Cowbell’s AI/ML platform can assign scores from 1-100 in eight broad categories of customers’ cyber systems that could be targeted in an attack.

These include network security, cloud security, endpoint security, dark intelligence, funds transfer mechanisms and processes, cyber extortion prevention and readiness, compliance and supply chains.

These scores are known as Cowbell Factors, and together they form “a rating index that contributes to the evaluation of your organization’s cyber risk and, therefore, appropriate insurance coverage.”

Promotional image of Cowbell Factors. Credit: Cowbell.

Customers can view their Cowbell Factors’ scores and recommendations for how to improve them in a glanceable dashboard called Cowbell Insights.

Promotional image of Cowbell Insights dashboard for customers. Credit: Cowbell.

Reducing ransomware payments down to just 26% of initial demanded amounts

As VentureBeat recently reported, ransomware attacks are fast on the rise, increasing 153% from a year ago, and “small and medium businesses (SMBs) in hard-hit industries including healthcare and manufacturing, are primary targets.”

The sheer volume of these types of cyber attacks — in which hackers seize control of a victim company’s computer systems and/or data using malware, and hold it hostage in exchange for ransom payments of untraceable cryptocurrency deposits — is such that experts even recommend SMBs accept them as inevitable.

Yet Cowbell believes that even if this is the case, the amount that enterprises pay to get their systems and data back from attackers should be lower.

As such, the company touts the fact that “Cowbell’s dedicated risk engineering and claims management service has prevented extortion payments over 74% of the time and when a ransom must be paid, it’s reduced to an average of 26% of the initial demand.”

How has Cowbell managed this feat?

“In every ransomware matter, we work closely with our carefully-vetted ransomware negotiation and forensic teams, and are active in the process,” Kudale wrote to VentureBeat. “Because of our expertise and active adjudication, we are able to identify efficiencies, strategies, and provide insight into obtaining the most efficient ransomware outcome.”

In other words: Cowbell’s cybersecurity experts closely follow the ransomware space and the groups and individuals responsible for successful attacks, and work to identify what amounts will make them go away without going overboard and dipping too far into the company’s cash reserves and claims reimbursements.

What Cowbell plans to do with the cash

The main goal for Cowbell now is to turn its new investment into profitability.

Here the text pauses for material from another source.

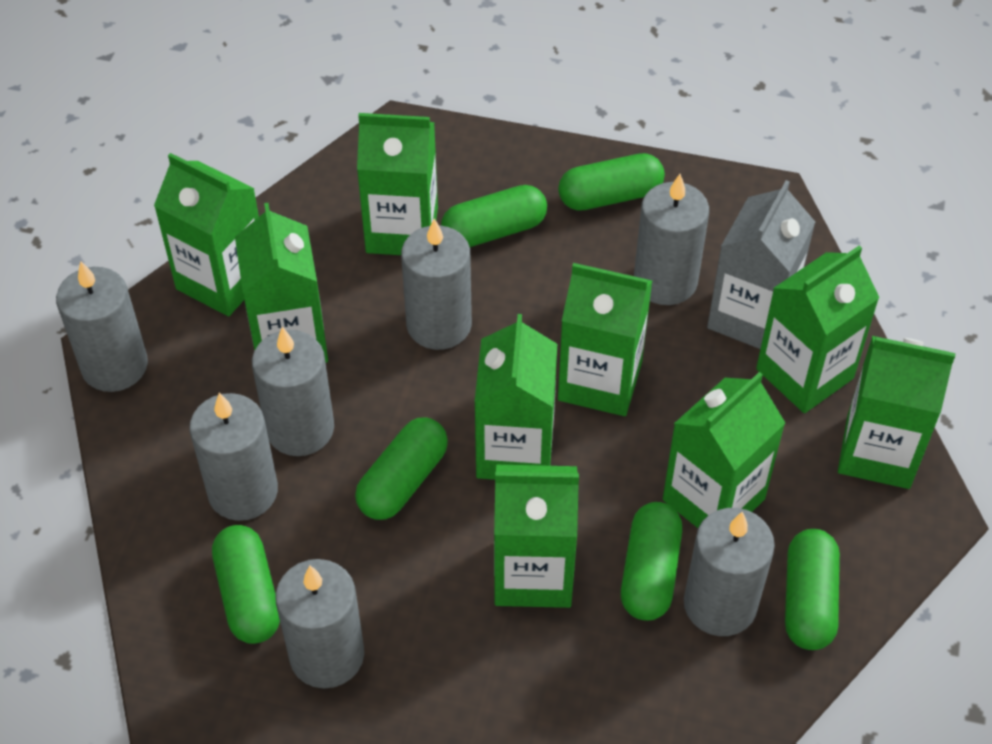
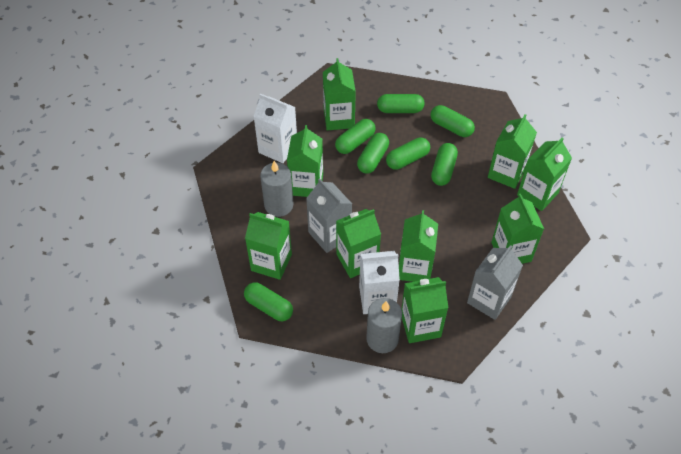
green capsule: [212,525,280,644] [355,418,448,520] [441,185,547,247] [558,153,665,211] [621,502,682,621] [785,529,840,650] = 6 -> [244,282,293,321] [335,119,375,154] [357,133,389,173] [377,94,425,113] [386,138,430,170] [431,105,475,137] [431,143,458,186] = 7
grey candle: [56,262,148,392] [189,393,278,521] [252,327,334,456] [275,559,364,688] [401,219,472,350] [634,174,709,305] [684,508,775,636] = 7 -> [260,161,293,217] [366,298,402,353] = 2
grey carton: [707,180,815,349] = 1 -> [306,178,352,253] [467,245,523,320] = 2
white carton: none = 0 -> [253,94,297,163] [359,251,400,314] = 2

As Kudale wrote to VentureBeat: “Cowbell is on a path to operating profitability. We are executing our profitable growth strategy focusing on our chosen markets of the U.S. and continued expansion into the U.K., servicing upmarket customers and focusing on our channel productivity, improving our market differentiation, and servicing our brokers and customers.”

Indeed, in the U.K., Cowbell launched a new version of its cyber insurance called Prime One, which offers coverage for businesses “with annual turnover up to £250 million British pounds.” And, the company has its sights set on even higher coverage plans in the U.K. market at some point down the road.

According to Kudale, “Cowbell’s Prime One product is welcomed by U.K. [insurance] brokers, and we have seen rapid onboarding of customers in a short amount of time. All Cowbell value-added services are offered in the U.S. and are made available in the U.K. Building on this success, we look forward to going upmarket in the U.K. in the future.”